## BRIEF 1
Count the lines in the entries that contain the string "qCreatedBy". Reply with the number only.

## PAGE EXCERPT
:::

The tricky bit about the whole thing is software, while there are lots of good individual bits and pieces for the various functions you probably want (MythTV for example), there isn't anything (AFAIK anyway) that lets you manage all these things centrally - if you want the house to be really clever, then having everything coordinated by one system is what you want...
I think that first of all you need to decide whether the house going to be mono hull or double hull. A double hull is more stable in large swells and you can make a nice open living room on the bridge.
Excuse me, but please get off my Pennisetum Clandestinum, eh!
The first thing I would do is not use the word "pimp". I know a lot of people use it, but if you think about it, it should be no more acceptable than "hos" and "bitches."
Self awareness - try it!
1st, a note to other readers with bad intentions: if you are planning on some kind of crass flame-fest because you have decided to show a complete lack of planning in your own personal lifestyle, skip this long-winded post. I don't care that you think it's old skool or some other crap. The original poster asked for an opinion, I gave it. Short version: Trolls, go put your head up your ass. IMHO, when the fit hits the shan, you'll be dead anyways due to stupidity, and I don't have conversations with dead people.
To the poster and interested, open-minded readers: Sorry about that, let's get on with this:
The high-tech-toy approach is great for entertaining and informing, but when it comes down to it, I think you really should be thinking long-term. Don't develop the kind of myopia that runs rampant through the industry when it comes to long-term planning. Focus on what will happen in the next 20-30 years, if you are really planning on living there long-term.

:::

## PROVIDED DATA

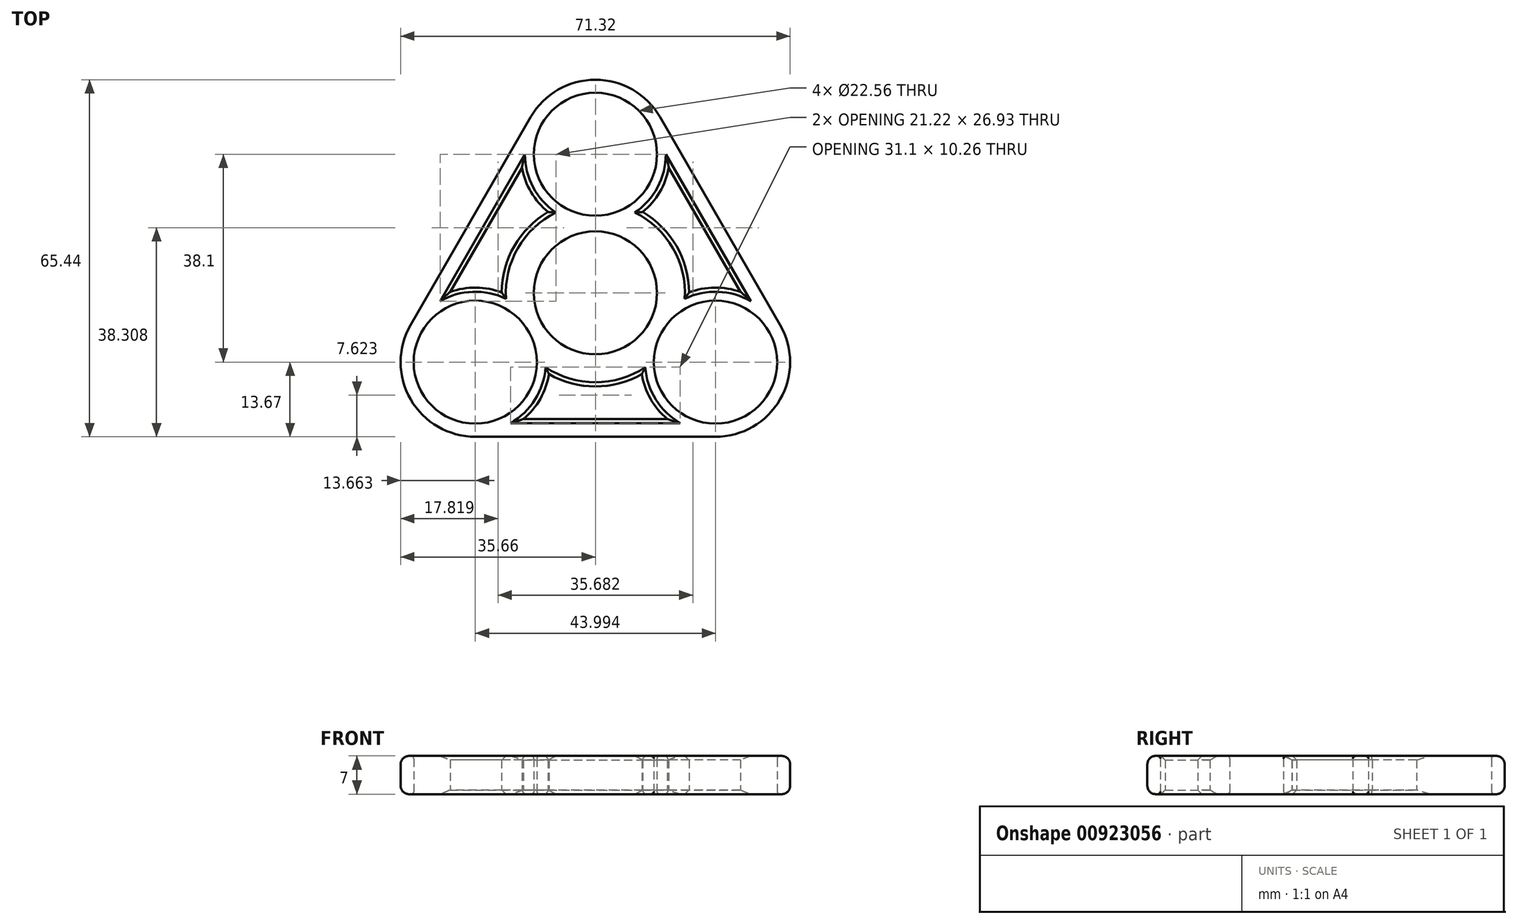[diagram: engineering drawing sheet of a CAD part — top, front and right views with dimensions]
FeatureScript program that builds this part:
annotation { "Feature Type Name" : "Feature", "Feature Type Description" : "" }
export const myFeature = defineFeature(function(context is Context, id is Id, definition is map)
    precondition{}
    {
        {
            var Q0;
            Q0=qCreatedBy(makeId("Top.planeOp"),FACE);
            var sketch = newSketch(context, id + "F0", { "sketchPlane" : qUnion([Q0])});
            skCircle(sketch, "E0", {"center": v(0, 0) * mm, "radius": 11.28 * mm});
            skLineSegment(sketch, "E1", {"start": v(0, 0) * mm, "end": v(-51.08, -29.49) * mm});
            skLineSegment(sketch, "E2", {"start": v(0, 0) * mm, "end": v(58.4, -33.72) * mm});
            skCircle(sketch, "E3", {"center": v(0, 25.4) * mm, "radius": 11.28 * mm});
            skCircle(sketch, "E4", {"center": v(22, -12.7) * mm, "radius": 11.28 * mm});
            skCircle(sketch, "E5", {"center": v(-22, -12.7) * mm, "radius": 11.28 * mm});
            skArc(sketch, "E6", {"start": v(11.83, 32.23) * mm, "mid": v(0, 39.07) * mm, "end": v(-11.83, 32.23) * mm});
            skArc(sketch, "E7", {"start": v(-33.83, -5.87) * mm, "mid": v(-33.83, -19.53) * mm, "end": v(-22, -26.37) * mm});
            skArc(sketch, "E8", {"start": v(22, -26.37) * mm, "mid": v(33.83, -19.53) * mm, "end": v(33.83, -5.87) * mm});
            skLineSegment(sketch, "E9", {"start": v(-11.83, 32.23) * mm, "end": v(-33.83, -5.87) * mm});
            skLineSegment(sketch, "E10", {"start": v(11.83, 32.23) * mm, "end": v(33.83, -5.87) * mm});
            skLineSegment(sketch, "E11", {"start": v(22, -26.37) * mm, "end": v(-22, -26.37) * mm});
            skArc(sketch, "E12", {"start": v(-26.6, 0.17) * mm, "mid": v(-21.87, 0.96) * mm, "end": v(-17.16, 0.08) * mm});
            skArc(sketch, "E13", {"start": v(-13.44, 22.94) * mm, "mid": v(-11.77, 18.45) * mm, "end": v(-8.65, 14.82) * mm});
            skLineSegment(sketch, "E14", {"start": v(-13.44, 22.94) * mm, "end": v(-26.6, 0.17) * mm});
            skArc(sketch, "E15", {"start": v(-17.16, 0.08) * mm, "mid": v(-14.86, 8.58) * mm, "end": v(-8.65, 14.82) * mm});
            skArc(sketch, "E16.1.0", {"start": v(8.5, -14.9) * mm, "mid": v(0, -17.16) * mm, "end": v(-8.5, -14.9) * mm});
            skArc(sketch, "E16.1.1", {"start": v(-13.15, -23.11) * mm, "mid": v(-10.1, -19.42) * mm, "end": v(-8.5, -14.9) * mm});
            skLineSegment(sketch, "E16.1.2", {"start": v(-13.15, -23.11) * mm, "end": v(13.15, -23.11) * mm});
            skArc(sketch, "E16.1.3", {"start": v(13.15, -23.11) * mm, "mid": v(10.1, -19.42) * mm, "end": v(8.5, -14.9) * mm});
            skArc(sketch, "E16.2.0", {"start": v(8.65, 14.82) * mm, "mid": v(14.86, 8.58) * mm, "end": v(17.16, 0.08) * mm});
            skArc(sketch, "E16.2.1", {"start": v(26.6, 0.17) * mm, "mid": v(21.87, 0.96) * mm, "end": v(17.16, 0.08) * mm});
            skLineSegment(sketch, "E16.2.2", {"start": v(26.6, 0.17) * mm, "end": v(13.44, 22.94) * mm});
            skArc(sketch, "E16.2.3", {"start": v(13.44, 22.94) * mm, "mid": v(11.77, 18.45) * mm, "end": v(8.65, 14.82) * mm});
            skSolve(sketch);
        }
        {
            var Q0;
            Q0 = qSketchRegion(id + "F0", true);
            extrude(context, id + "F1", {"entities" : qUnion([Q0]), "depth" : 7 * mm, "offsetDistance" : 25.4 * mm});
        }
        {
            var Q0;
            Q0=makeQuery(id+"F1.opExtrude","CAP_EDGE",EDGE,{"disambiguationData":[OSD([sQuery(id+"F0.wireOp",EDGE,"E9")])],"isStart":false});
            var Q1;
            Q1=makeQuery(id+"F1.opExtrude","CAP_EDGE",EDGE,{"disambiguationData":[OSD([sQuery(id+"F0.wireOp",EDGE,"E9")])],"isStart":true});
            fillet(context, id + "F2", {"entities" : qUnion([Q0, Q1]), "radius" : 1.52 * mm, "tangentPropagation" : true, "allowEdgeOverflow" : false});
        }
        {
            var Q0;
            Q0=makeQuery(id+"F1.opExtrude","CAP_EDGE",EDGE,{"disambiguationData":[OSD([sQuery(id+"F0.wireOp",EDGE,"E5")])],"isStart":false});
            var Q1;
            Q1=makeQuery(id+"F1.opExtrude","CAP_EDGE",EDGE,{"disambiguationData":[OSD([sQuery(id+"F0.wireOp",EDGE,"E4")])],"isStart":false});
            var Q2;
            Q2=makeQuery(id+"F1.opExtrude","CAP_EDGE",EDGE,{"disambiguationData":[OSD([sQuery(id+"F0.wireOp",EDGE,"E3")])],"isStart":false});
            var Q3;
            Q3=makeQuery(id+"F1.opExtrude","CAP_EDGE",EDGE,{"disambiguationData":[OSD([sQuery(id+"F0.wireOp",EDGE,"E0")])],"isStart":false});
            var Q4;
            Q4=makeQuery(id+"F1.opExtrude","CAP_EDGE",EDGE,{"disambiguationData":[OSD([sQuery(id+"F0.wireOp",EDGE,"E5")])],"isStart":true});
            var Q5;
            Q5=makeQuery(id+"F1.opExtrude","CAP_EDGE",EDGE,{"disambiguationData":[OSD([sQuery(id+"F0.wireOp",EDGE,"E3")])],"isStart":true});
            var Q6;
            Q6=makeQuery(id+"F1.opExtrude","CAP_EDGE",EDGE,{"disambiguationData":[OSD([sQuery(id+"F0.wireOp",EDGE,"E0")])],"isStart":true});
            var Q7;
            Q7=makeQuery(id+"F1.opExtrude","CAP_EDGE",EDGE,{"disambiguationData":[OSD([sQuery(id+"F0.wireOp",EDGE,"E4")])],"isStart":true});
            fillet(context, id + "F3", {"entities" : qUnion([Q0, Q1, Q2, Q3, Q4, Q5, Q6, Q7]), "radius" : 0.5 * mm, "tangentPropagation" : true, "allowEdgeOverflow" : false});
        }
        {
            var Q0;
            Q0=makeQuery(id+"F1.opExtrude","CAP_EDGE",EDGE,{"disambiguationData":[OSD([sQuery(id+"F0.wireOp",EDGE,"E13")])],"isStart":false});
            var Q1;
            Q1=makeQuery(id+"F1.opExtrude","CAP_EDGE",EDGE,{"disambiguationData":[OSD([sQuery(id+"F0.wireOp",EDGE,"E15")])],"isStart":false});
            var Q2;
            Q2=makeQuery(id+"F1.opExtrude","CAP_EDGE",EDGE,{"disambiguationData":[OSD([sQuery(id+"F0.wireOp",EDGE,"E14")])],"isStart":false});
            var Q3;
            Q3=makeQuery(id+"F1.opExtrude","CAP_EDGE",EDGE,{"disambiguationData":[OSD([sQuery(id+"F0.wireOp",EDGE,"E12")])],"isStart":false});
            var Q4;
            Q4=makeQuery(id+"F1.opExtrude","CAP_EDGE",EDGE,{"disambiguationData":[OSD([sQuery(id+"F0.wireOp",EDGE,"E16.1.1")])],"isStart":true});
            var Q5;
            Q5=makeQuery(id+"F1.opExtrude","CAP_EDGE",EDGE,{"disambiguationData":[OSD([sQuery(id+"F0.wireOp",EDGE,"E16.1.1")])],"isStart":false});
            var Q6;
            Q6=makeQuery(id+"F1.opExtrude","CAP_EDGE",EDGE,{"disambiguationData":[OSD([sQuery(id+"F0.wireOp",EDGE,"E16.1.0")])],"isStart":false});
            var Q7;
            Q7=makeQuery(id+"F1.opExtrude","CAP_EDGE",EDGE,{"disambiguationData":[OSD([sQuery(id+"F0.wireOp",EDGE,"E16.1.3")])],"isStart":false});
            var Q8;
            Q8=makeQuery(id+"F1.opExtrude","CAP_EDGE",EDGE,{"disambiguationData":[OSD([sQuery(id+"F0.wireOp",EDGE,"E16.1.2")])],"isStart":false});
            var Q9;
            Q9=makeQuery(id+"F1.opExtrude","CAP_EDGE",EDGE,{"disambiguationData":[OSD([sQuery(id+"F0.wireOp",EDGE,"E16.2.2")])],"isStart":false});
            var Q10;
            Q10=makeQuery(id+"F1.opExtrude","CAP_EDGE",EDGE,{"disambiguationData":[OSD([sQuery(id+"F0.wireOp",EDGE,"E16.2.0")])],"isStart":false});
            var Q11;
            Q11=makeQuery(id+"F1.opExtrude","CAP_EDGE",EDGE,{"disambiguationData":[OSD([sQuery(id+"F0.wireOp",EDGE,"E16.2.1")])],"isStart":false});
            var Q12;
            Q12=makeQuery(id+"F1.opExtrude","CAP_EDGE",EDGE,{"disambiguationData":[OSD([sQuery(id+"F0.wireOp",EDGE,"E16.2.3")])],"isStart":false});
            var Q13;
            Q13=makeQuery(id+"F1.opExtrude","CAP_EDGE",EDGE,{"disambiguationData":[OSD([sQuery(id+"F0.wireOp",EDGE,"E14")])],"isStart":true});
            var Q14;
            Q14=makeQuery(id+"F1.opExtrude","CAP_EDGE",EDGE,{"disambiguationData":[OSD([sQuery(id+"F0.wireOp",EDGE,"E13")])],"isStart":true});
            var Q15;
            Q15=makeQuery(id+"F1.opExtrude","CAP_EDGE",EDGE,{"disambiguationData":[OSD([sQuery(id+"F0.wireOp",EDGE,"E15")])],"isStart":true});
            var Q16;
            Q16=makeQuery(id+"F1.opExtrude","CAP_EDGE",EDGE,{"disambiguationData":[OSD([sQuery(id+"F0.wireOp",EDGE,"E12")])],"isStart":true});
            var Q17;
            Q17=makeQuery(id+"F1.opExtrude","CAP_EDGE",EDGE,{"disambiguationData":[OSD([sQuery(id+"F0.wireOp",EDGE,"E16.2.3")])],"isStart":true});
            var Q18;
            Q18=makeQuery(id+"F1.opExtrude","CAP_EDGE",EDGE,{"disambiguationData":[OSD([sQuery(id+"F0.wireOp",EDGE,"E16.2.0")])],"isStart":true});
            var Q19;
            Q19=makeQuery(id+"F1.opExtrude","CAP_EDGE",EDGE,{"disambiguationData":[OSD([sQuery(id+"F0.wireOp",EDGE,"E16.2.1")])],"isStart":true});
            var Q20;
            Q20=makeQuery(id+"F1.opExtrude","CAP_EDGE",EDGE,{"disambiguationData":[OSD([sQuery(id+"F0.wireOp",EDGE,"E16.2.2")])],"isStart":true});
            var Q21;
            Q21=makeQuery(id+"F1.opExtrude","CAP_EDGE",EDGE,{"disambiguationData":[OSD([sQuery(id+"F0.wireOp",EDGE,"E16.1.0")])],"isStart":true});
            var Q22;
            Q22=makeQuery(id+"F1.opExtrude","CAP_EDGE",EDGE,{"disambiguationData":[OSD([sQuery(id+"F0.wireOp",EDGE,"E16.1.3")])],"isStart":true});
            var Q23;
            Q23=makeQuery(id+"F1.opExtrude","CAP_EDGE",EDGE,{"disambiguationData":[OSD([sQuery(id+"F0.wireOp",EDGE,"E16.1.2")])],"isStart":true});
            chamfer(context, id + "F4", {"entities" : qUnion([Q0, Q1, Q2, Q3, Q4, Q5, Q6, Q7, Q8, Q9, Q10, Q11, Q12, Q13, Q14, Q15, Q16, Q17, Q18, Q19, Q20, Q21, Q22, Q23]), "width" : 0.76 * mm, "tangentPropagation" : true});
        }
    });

:::

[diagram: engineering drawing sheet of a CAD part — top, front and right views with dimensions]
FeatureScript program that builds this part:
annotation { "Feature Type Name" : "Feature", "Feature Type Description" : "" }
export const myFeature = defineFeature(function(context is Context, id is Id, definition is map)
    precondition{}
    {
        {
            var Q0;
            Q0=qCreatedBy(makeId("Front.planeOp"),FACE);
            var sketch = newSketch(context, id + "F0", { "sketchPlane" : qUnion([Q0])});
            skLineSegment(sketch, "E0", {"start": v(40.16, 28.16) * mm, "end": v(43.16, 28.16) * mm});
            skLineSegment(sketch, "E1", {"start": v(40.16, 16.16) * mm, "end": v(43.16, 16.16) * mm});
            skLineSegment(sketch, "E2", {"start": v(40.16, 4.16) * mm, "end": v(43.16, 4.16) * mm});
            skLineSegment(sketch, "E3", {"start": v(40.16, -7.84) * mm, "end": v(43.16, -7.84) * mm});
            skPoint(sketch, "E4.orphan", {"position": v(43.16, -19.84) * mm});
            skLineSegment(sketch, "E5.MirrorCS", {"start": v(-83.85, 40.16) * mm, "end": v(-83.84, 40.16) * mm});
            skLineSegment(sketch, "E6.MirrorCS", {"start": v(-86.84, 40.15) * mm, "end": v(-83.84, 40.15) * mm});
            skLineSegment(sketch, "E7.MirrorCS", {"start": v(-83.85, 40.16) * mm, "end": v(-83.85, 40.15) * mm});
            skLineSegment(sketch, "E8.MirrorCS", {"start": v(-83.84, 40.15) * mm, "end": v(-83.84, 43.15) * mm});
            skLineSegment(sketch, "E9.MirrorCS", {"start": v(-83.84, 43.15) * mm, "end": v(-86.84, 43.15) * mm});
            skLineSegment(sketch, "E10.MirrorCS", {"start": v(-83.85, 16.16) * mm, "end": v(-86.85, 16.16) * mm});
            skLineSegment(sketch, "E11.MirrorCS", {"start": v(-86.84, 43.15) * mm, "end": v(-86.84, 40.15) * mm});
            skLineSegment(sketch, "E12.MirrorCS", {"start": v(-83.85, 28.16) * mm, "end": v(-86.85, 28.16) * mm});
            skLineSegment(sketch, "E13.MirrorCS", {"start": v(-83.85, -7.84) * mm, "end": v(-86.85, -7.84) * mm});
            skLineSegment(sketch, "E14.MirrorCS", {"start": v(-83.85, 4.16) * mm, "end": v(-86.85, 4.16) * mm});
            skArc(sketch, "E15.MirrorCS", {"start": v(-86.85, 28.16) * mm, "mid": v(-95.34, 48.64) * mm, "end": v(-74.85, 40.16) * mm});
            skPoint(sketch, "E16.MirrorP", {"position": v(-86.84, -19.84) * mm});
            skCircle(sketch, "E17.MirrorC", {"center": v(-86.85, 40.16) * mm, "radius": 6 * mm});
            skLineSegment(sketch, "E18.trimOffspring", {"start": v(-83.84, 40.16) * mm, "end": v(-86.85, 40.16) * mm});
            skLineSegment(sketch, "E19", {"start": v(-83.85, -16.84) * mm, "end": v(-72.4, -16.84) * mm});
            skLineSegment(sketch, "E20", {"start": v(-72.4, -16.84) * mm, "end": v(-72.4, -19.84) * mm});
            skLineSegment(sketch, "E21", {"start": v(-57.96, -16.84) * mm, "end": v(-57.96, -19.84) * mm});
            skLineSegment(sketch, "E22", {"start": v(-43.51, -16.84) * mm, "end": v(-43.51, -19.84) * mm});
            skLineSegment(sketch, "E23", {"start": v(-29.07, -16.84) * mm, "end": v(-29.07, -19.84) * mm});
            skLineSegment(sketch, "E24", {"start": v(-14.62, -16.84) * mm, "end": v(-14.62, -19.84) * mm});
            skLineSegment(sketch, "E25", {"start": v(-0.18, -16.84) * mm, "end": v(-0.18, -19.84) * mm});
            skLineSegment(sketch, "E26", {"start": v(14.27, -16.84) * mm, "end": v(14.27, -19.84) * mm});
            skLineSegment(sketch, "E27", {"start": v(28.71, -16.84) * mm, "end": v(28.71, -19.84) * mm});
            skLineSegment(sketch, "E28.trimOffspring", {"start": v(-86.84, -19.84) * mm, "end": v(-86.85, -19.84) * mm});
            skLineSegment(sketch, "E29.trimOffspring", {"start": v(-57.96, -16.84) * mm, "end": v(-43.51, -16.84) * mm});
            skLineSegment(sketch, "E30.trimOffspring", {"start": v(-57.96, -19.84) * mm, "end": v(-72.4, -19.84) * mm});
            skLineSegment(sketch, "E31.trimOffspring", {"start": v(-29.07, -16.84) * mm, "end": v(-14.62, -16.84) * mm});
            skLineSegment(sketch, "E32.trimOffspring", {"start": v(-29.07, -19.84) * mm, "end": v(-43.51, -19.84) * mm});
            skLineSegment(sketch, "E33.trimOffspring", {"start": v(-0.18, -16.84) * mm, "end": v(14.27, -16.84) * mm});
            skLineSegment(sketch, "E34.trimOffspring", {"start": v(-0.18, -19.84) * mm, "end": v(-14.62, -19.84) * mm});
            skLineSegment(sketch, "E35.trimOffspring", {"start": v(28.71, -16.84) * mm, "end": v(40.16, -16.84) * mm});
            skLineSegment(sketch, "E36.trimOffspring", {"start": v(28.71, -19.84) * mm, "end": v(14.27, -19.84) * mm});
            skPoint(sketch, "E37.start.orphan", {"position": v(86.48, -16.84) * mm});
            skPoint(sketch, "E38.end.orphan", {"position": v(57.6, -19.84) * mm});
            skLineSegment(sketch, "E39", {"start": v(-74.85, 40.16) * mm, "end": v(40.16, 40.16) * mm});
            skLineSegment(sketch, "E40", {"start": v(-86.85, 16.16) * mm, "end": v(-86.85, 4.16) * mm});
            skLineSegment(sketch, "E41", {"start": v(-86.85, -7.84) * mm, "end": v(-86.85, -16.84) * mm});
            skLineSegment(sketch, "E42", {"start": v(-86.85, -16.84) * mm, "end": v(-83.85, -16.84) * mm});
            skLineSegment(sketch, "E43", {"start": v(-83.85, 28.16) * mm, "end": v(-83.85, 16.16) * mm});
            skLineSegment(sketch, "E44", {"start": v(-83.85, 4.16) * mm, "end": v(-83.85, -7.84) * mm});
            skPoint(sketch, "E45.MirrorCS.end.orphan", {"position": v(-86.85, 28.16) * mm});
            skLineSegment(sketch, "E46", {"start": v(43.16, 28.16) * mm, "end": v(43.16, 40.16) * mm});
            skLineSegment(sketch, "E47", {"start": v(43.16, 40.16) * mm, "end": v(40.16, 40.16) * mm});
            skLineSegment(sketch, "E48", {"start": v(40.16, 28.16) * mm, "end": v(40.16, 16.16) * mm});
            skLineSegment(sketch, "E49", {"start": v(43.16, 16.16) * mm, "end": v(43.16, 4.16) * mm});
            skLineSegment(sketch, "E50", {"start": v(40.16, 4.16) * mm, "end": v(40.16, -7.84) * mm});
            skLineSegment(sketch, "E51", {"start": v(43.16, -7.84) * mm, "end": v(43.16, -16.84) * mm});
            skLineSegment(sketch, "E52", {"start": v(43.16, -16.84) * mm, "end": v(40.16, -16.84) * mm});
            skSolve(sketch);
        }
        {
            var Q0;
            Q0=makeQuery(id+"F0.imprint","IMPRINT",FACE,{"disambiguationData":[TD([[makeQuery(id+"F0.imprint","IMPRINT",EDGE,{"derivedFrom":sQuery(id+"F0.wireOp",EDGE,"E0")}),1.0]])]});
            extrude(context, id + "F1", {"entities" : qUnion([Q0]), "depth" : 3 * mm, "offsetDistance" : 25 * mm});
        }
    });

:::

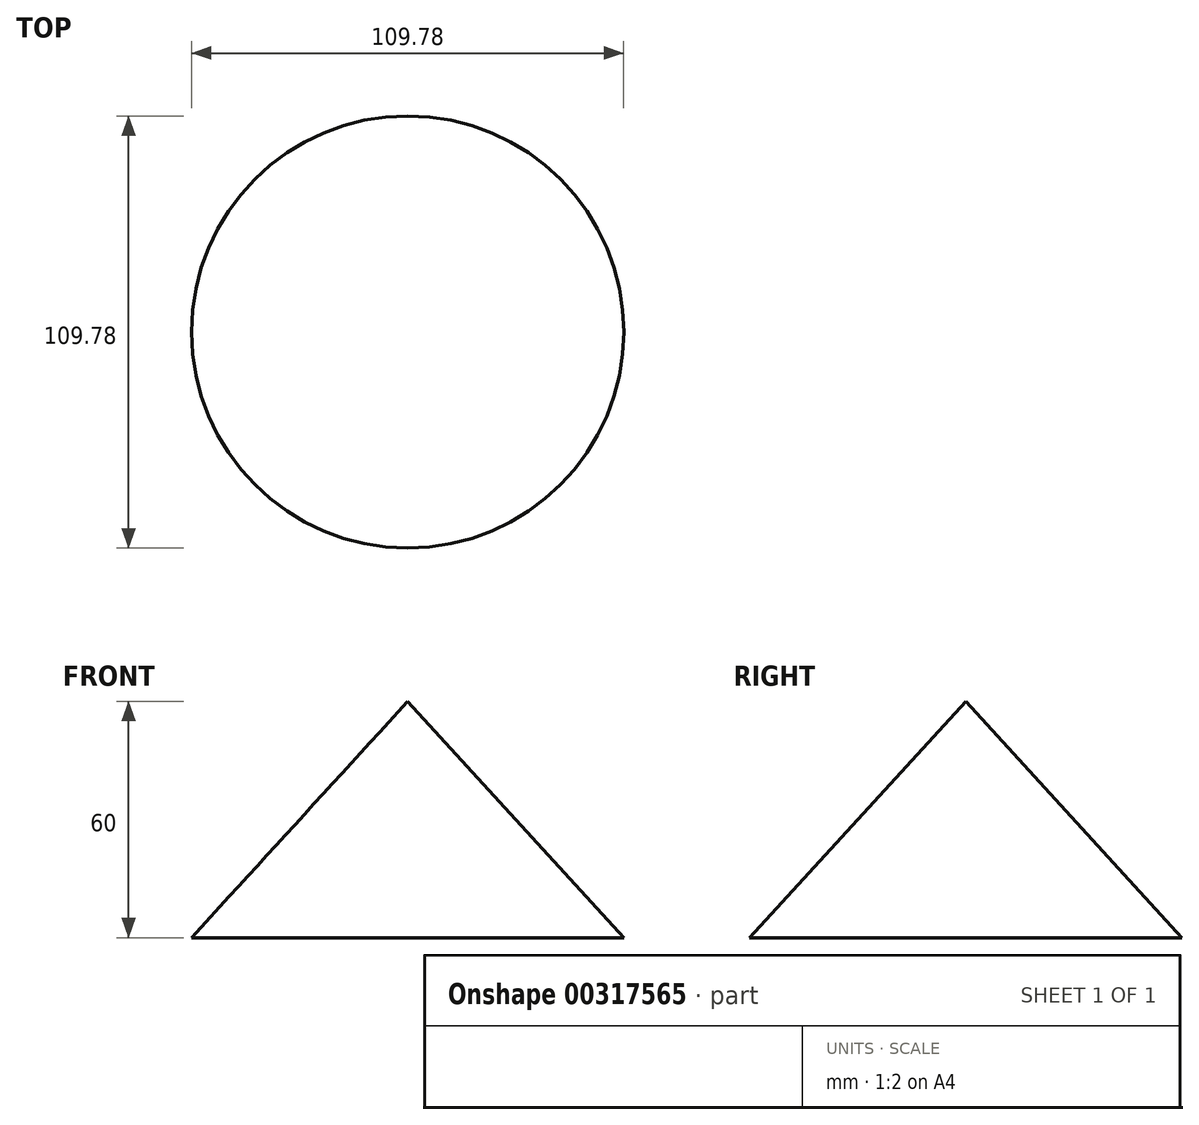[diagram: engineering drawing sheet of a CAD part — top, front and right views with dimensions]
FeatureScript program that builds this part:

:::

## BRIEF 2
Translate this sentence from the page excerpt into Spanish: "A double hull is more stable in large swells and you can make a nice open living room on the bridge."

## FULL RESPONSE 1
2

## FULL RESPONSE 2
Un doble casco es más estable con marejadas grandes y puedes hacer una bonita sala de estar abierta en el puente.